König Felippe VI kam am 28.6.2018 nach Katalonien, um  eine Preisverleihung für die Prinzessin von Girona zu präsidieren. Der Besuch bescherte nicht nur Freuden.

 Felippe VI kehrte am 28.6.18 in Begleitung seiner Frau Königin Letizia erneut nach Katalonien zurück, um eine Preisverleihung für die Prinzessin von Girona und deren Stiftung (Stiftung Prinzessin von Girona FPdGi) zu präsidieren. An dieser nahm aufgrund eines Vetos des Stadtrates von Girona kein Mitglied der Regierung teil.

Der Präsident der Katalonischen Regierung, Quim Torra, welcher an dem Tag in Washington weilte, traf bereits die Woche zuvor bei der Eröffnung der Mittelmeerspiele den König in Tarragona und warnte bereits damals, dass er und die anderen Mitglieder der katalanischen Exekutive der Zeremonie zu Ehren der spanischen Monarchie fernbleiben würden.

Darüber hinaus reichte er am selben Tag seine Demission als Vizepräsident der «Stiftung der Prinzessin von Girona» ein. Bei seinem dreissigsten Besuch in Katalonien seit seiner Krönung zum König wird Felipe VI die Preisverleihung im Veranstaltungszentrum Mas Marroch del Celler de Can Rocca in der Gemeinde Vilablareix vornehmen, nachdem der Stadtrat von Girona die Nutzung ihres Auditoriums – dem traditionellen Durchführungsort dieser Zeremonie – den Anlass unterbunden hatte.

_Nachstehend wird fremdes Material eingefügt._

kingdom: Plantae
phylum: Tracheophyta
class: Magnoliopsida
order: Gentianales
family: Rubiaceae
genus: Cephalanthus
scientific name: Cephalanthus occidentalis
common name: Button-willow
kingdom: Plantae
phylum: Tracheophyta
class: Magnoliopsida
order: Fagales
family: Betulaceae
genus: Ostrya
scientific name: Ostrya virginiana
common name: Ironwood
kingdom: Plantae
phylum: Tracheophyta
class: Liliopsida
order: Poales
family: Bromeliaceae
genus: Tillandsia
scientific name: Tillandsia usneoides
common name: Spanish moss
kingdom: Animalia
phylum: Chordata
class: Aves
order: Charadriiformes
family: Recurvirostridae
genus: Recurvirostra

Abgesehen von diesem Anlass, an welchem ebenfalls der Minister für Wissenschaft, Innovation und Universitäten teilgenommen hatte, nahm das Königsehepaar ebenfalls an den Aktivitäten zur Förderung des Unternehmertums teil, welche von der Stiftung für den Folgetag organisiert wurde. Vorgesehen war, dass auch dieses Event im Auditorium von Girona stattfinden sollte, was ebenfalls nicht möglich war. So fand das Ereignis für dieses Mal im Hotel Camiral in der Gemeinde Caldes de Malavella statt. Bleibt zu hoffen, dass sich wenigstens einige Leute in diesen wunderschönen Ort in der Provinz Selva über den Besuch des Königspaars gefreut hat

Riesig dürfte der Andrang indes nicht gewesen sein, denn auch an den beiden Ersatzlokationen Caldes und Vilablareix lehnten es die Behörden ab, die Königsfamilie in ihren Gemeinden willkommen zu heissen und zu empfangen.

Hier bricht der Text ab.